-- EXCERPTED DATA follows --
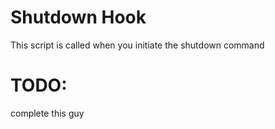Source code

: # Shutdown Hook
This script is called when you initiate the shutdown command

# TODO:
complete this guy

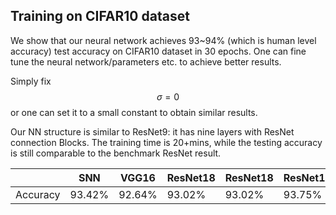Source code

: ## Training on CIFAR10 dataset
We show that our neural network achieves 93~94% (which is human level accuracy) test accuracy on CIFAR10 dataset in 30 epochs. One can fine tune the 
neural network/parameters etc. to achieve better results. 

Simply fix 
$$\sigma = 0$$ or one can set it to a small constant to obtain similar results. 


Our NN structure is similar to ResNet9: it has nine layers with ResNet connection Blocks. The training time is 20+mins, while the testing accuracy is still comparable to the benchmark ResNet result. 

| |SNN| VGG16| ResNet18| ResNet18| ResNet101 | 
|--|-- |--|--|--|--|
|Accuracy|93.42% | 92.64\%|93.02\%|93.02\%|93.75\%|
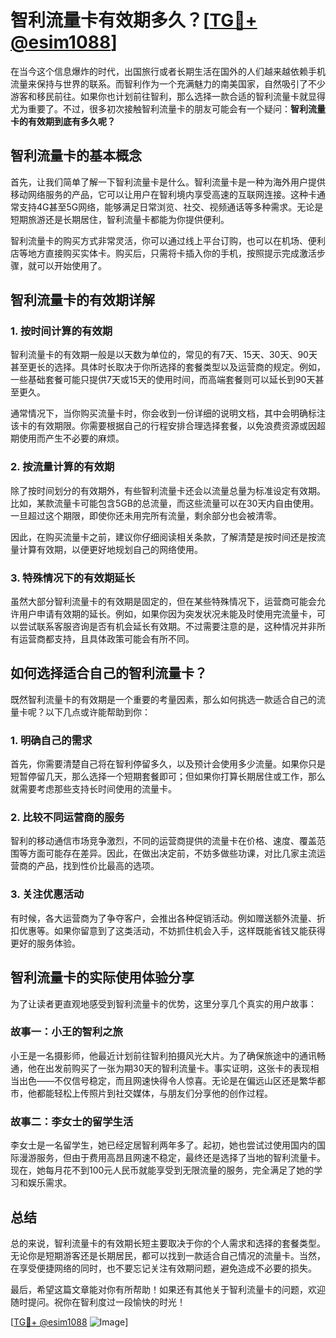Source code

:# 智利流量卡有效期多久？[[TG💪+ @esim1088](https://t.me/s/esim1088)]

在当今这个信息爆炸的时代，出国旅行或者长期生活在国外的人们越来越依赖手机流量来保持与世界的联系。而智利作为一个充满魅力的南美国家，自然吸引了不少游客和移民前往。如果你也计划前往智利，那么选择一款合适的智利流量卡就显得尤为重要了。不过，很多初次接触智利流量卡的朋友可能会有一个疑问：**智利流量卡的有效期到底有多久呢？**

## 智利流量卡的基本概念

首先，让我们简单了解一下智利流量卡是什么。智利流量卡是一种为海外用户提供移动网络服务的产品，它可以让用户在智利境内享受高速的互联网连接。这种卡通常支持4G甚至5G网络，能够满足日常浏览、社交、视频通话等多种需求。无论是短期旅游还是长期居住，智利流量卡都能为你提供便利。

智利流量卡的购买方式非常灵活，你可以通过线上平台订购，也可以在机场、便利店等地方直接购买实体卡。购买后，只需将卡插入你的手机，按照提示完成激活步骤，就可以开始使用了。

## 智利流量卡的有效期详解

### 1. **按时间计算的有效期**

智利流量卡的有效期一般是以天数为单位的，常见的有7天、15天、30天、90天甚至更长的选择。具体时长取决于你所选择的套餐类型以及运营商的规定。例如，一些基础套餐可能只提供7天或15天的使用时间，而高端套餐则可以延长到90天甚至更久。

通常情况下，当你购买流量卡时，你会收到一份详细的说明文档，其中会明确标注该卡的有效期限。你需要根据自己的行程安排合理选择套餐，以免浪费资源或因超期使用而产生不必要的麻烦。

### 2. **按流量计算的有效期**

除了按时间划分的有效期外，有些智利流量卡还会以流量总量为标准设定有效期。比如，某款流量卡可能包含5GB的总流量，而这些流量可以在30天内自由使用。一旦超过这个期限，即使你还未用完所有流量，剩余部分也会被清零。

因此，在购买流量卡之前，建议你仔细阅读相关条款，了解清楚是按时间还是按流量计算有效期，以便更好地规划自己的网络使用。

### 3. **特殊情况下的有效期延长**

虽然大部分智利流量卡的有效期是固定的，但在某些特殊情况下，运营商可能会允许用户申请有效期的延长。例如，如果你因为突发状况未能及时使用完流量卡，可以尝试联系客服咨询是否有机会延长有效期。不过需要注意的是，这种情况并非所有运营商都支持，且具体政策可能会有所不同。

## 如何选择适合自己的智利流量卡？

既然智利流量卡的有效期是一个重要的考量因素，那么如何挑选一款适合自己的流量卡呢？以下几点或许能帮助到你：

### 1. **明确自己的需求**

首先，你需要清楚自己将在智利停留多久，以及预计会使用多少流量。如果你只是短暂停留几天，那么选择一个短期套餐即可；但如果你打算长期居住或工作，那么就需要考虑那些支持长时间使用的流量卡。

### 2. **比较不同运营商的服务**

智利的移动通信市场竞争激烈，不同的运营商提供的流量卡在价格、速度、覆盖范围等方面可能存在差异。因此，在做出决定前，不妨多做些功课，对比几家主流运营商的产品，找到性价比最高的选项。

### 3. **关注优惠活动**

有时候，各大运营商为了争夺客户，会推出各种促销活动。例如赠送额外流量、折扣优惠等。如果你留意到了这类活动，不妨抓住机会入手，这样既能省钱又能获得更好的服务体验。

## 智利流量卡的实际使用体验分享

为了让读者更直观地感受到智利流量卡的优势，这里分享几个真实的用户故事：

### 故事一：小王的智利之旅

小王是一名摄影师，他最近计划前往智利拍摄风光大片。为了确保旅途中的通讯畅通，他在出发前购买了一张为期30天的智利流量卡。事实证明，这张卡的表现相当出色——不仅信号稳定，而且网速快得令人惊喜。无论是在偏远山区还是繁华都市，他都能轻松上传照片到社交媒体，与朋友们分享他的创作过程。

### 故事二：李女士的留学生活

李女士是一名留学生，她已经定居智利两年多了。起初，她也尝试过使用国内的国际漫游服务，但由于费用高昂且网速不稳定，最终还是选择了当地的智利流量卡。现在，她每月花不到100元人民币就能享受到无限流量的服务，完全满足了她的学习和娱乐需求。

## 总结

总的来说，智利流量卡的有效期长短主要取决于你的个人需求和选择的套餐类型。无论你是短期游客还是长期居民，都可以找到一款适合自己情况的流量卡。当然，在享受便捷网络的同时，也不要忘记关注有效期问题，避免造成不必要的损失。

最后，希望这篇文章能对你有所帮助！如果还有其他关于智利流量卡的问题，欢迎随时提问。祝你在智利度过一段愉快的时光！

[[TG💪+ @esim1088](https://t.me/s/esim1088) ![Image](https://i.postimg.cc/4NQfJmqS/Snipaste-2025-05-13-00-14-12.png)]
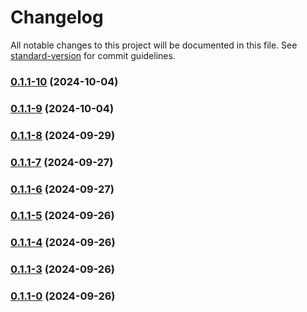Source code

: # Changelog

All notable changes to this project will be documented in this file. See [standard-version](https://github.com/conventional-changelog/standard-version) for commit guidelines.

### [0.1.1-10](https://github.com/joabssilveira/fwork-jsts-db/compare/v0.1.1-9...v0.1.1-10) (2024-10-04)

### [0.1.1-9](https://github.com/joabssilveira/fwork-jsts-db/compare/v0.1.1-8...v0.1.1-9) (2024-10-04)

### [0.1.1-8](https://github.com/joabssilveira/fwork-jsts-db/compare/v0.1.1-7...v0.1.1-8) (2024-09-29)

### [0.1.1-7](https://github.com/joabssilveira/fwork-jsts-db/compare/v0.1.1-6...v0.1.1-7) (2024-09-27)

### [0.1.1-6](https://github.com/joabssilveira/fwork-jsts-db/compare/v0.1.1-5...v0.1.1-6) (2024-09-27)

### [0.1.1-5](https://github.com/joabssilveira/fwork-jsts-db/compare/v0.1.1-4...v0.1.1-5) (2024-09-26)

### [0.1.1-4](https://github.com/joabssilveira/fwork-jsts-db/compare/v0.1.1-3...v0.1.1-4) (2024-09-26)

### [0.1.1-3](https://github.com/joabssilveira/fwork-jsts-db/compare/v0.1.1-1...v0.1.1-3) (2024-09-26)

### [0.1.1-0](https://github.com/joabssilveira/fwork-jsts-db/compare/v0.1.1-1...v0.1.1-0) (2024-09-26)
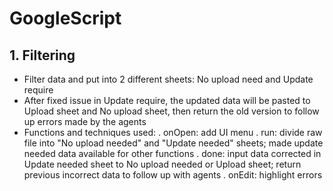 # GoogleScript

## 1. Filtering
- Filter data and put into 2 different sheets: No upload need and Update require
- After fixed issue in Update require, the updated data will be pasted to Upload sheet and No upload sheet, then return the old version to follow up errors made by the agents
- Functions and techniques used:
  . onOpen: add UI menu
  . run: divide raw file into "No upload needed" and "Update needed" sheets; made update needed data available for other functions
  . done: input data corrected in Update needed sheet to No upload needed or Upload sheet; return previous incorrect data to follow up with agents
  . onEdit: highlight errors 
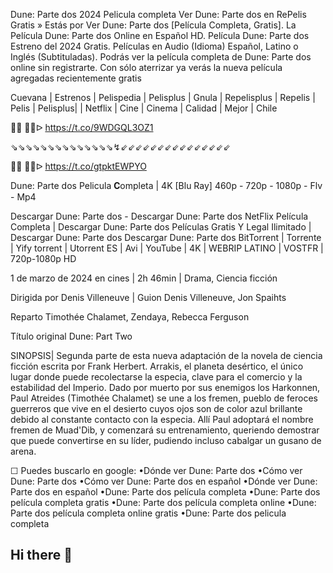 Dune: Parte dos 2024 Pelicula completa Ver Dune: Parte dos en RePelis Gratis » Estás por Ver Dune: Parte dos [Película Completa, Gratis]. La Película Dune: Parte dos Online en Español HD. Película Dune: Parte dos Estreno del 2024 Gratis. Películas en Audio (Idioma) Español, Latino o Inglés (Subtituladas). Podrás ver la película completa de Dune: Parte dos online sin registrarte. Con sólo aterrizar ya verás la nueva película agregadas recientemente gratis

Cuevana | Estrenos | Pelispedia | Pelisplus | Gnula | Repelisplus | Repelis | Pelis | Pelisplus| | Netflix | Cine | Cinema | Calidad | Mejor | Chile

🔴🔴 🔴🔴ᐅ  https://t.co/9WDGQL3OZ1

⇘⇘⇘⇘⇘⇘⇘⇘⇘⇘⇘⇘⇘⇘↯⇙⇙⇙⇙⇙⇙⇙⇙⇙⇙⇙⇙⇙⇙⇙

🔴🔴 🔴🔴ᐅ  https://t.co/gtpktEWPYO



Dune: Parte dos Pelicula 𝐂ompleta | 4K [Blu Ray] 460p - 720p - 1080p - Flv - Mp4

Descargar Dune: Parte dos - Descargar Dune: Parte dos NetFlix Película Completa | Descargar Dune: Parte dos Películas Gratis Y Legal Ilimitado | Descargar Dune: Parte dos Descargar Dune: Parte dos BitTorrent | Torrente | Yify torrent | Utorrent ES | Avi | YouTube | 4K | WEBRIP LATINO | VOSTFR | 720p-1080p HD

1 de marzo de 2024 en cines | 2h 46min | Drama, Ciencia ficción

Dirigida por Denis Villeneuve | Guion Denis Villeneuve, Jon Spaihts

Reparto Timothée Chalamet, Zendaya, Rebecca Ferguson

Título original Dune: Part Two

SINOPSIS| Segunda parte de esta nueva adaptación de la novela de ciencia ficción escrita por Frank Herbert. Arrakis, el planeta desértico, el único lugar donde puede recolectarse la especia, clave para el comercio y la estabilidad del Imperio. Dado por muerto por sus enemigos los Harkonnen, Paul Atreides (Timothée Chalamet) se une a los fremen, pueblo de feroces guerreros que vive en el desierto cuyos ojos son de color azul brillante debido al constante contacto con la especia. Allí Paul adoptará el nombre fremen de Muad'Dib, y comenzará su entrenamiento, queriendo demostrar que puede convertirse en su líder, pudiendo incluso cabalgar un gusano de arena.

☐ Puedes buscarlo en google:
•Dónde ver Dune: Parte dos
•Cómo ver Dune: Parte dos
•Cómo ver Dune: Parte dos en español
•Dónde ver Dune: Parte dos en español
•Dune: Parte dos película completa
•Dune: Parte dos película completa gratis
•Dune: Parte dos película completa online
•Dune: Parte dos película completa online gratis
•Dune: Parte dos pelicula completa
## Hi there 👋

<!--

**Here are some ideas to get you started:**

🙋‍♀️ A short introduction - what is your organization all about?
🌈 Contribution guidelines - how can the community get involved?
👩‍💻 Useful resources - where can the community find your docs? Is there anything else the community should know?
🍿 Fun facts - what does your team eat for breakfast?
🧙 Remember, you can do mighty things with the power of [Markdown](https://docs.github.com/github/writing-on-github/getting-started-with-writing-and-formatting-on-github/basic-writing-and-formatting-syntax)
-->
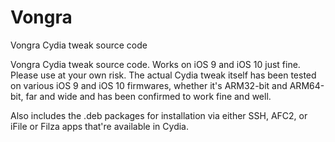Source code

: # Vongra
Vongra Cydia tweak source code

Vongra Cydia tweak source code. Works on iOS 9 and iOS 10 just fine. Please use at your own risk. The actual Cydia tweak itself has been tested on various iOS 9 and iOS 10 firmwares, whether it's ARM32-bit and ARM64-bit, far and wide and has been confirmed to work fine and well.

Also includes the .deb packages for installation via either SSH, AFC2, or iFile or Filza apps that're available in Cydia.
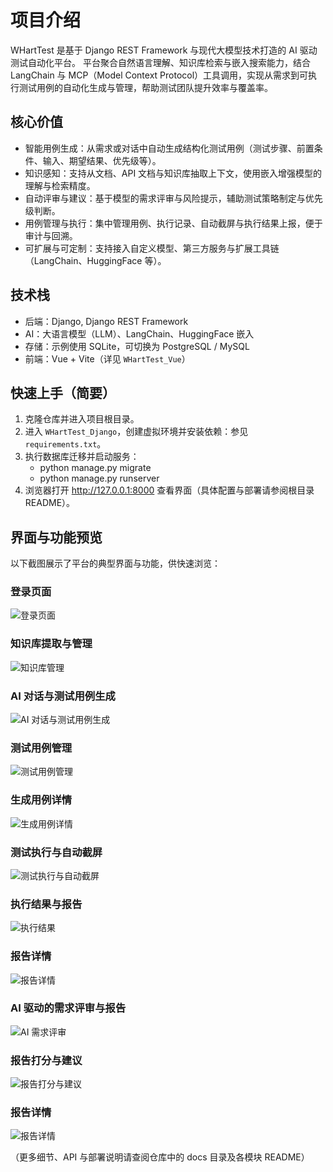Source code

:# 项目介绍

WHartTest 是基于 Django REST Framework 与现代大模型技术打造的 AI 驱动测试自动化平台。
平台聚合自然语言理解、知识库检索与嵌入搜索能力，结合 LangChain 与 MCP（Model Context Protocol）工具调用，实现从需求到可执行测试用例的自动化生成与管理，帮助测试团队提升效率与覆盖率。

## 核心价值
- 智能用例生成：从需求或对话中自动生成结构化测试用例（测试步骤、前置条件、输入、期望结果、优先级等）。
- 知识感知：支持从文档、API 文档与知识库抽取上下文，使用嵌入增强模型的理解与检索精度。
- 自动评审与建议：基于模型的需求评审与风险提示，辅助测试策略制定与优先级判断。
- 用例管理与执行：集中管理用例、执行记录、自动截屏与执行结果上报，便于审计与回溯。
- 可扩展与可定制：支持接入自定义模型、第三方服务与扩展工具链（LangChain、HuggingFace 等）。

## 技术栈
- 后端：Django, Django REST Framework
- AI：大语言模型（LLM）、LangChain、HuggingFace 嵌入
- 存储：示例使用 SQLite，可切换为 PostgreSQL / MySQL
- 前端：Vue + Vite（详见 `WHartTest_Vue`）

## 快速上手（简要）
1. 克隆仓库并进入项目根目录。
2. 进入 `WHartTest_Django`，创建虚拟环境并安装依赖：参见 `requirements.txt`。
3. 执行数据库迁移并启动服务：
   - python manage.py migrate
   - python manage.py runserver
4. 浏览器打开 http://127.0.0.1:8000 查看界面（具体配置与部署请参阅根目录 README）。

## 界面与功能预览
以下截图展示了平台的典型界面与功能，供快速浏览：

### 登录页面
![登录页面](/img/image.png)

### 知识库提取与管理
![知识库管理](/img/image-1.png)

### AI 对话与测试用例生成
![AI 对话与测试用例生成](/img/image-2.png)

### 测试用例管理
![测试用例管理](/img/image-3.png)

### 生成用例详情
![生成用例详情](/img/image-4.png)

### 测试执行与自动截屏
![测试执行与自动截屏](/img/image-6.png)

### 执行结果与报告
![执行结果](/img/image-7.png)

### 报告详情
![报告详情](/img/image-8.png)

### AI 驱动的需求评审与报告
![AI 需求评审](/img/image-9.png)

### 报告打分与建议
![报告打分与建议](/img/image-11.png)

### 报告详情
![报告详情](/img/image-10.png)

（更多细节、API 与部署说明请查阅仓库中的 docs 目录及各模块 README）

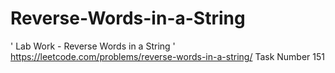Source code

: # Reverse-Words-in-a-String
' Lab Work - Reverse Words in a String '
https://leetcode.com/problems/reverse-words-in-a-string/  Task Number 151

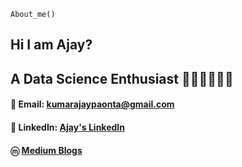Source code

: `About_me()`

## Hi I am Ajay?
## A Data Science Enthusiast 👨🏻‍💻👨🏻‍💻

#### 📧 **Email**: kumarajaypaonta@gmail.com 
#### 🔗 **LinkedIn**: [Ajay's LinkedIn](https://www.linkedin.com/in/ajay-kumar-72ba861b8/) 
#### ⓜ [Medium Blogs](https://medium.com/@kumarajaypaonta)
-- EXCERPTED DATA concluded --
PROBLEM DESCRIPTION:
Can you reproduce, word for word, the text from the line with "Reparto Timothée Chalamet, Zendaya, Rebecca" to the line with "SINOPSIS| Segunda parte", including both of those lines?

WORKED SOLUTION:
Reparto Timothée Chalamet, Zendaya, Rebecca Ferguson

Título original Dune: Part Two

SINOPSIS| Segunda parte de esta nueva adaptación de la novela de ciencia ficción escrita por Frank Herbert. Arrakis, el planeta desértico, el único lugar donde puede recolectarse la especia, clave para el comercio y la estabilidad del Imperio. Dado por muerto por sus enemigos los Harkonnen, Paul Atreides (Timothée Chalamet) se une a los fremen, pueblo de feroces guerreros que vive en el desierto cuyos ojos son de color azul brillante debido al constante contacto con la especia. Allí Paul adoptará el nombre fremen de Muad'Dib, y comenzará su entrenamiento, queriendo demostrar que puede convertirse en su líder, pudiendo incluso cabalgar un gusano de arena.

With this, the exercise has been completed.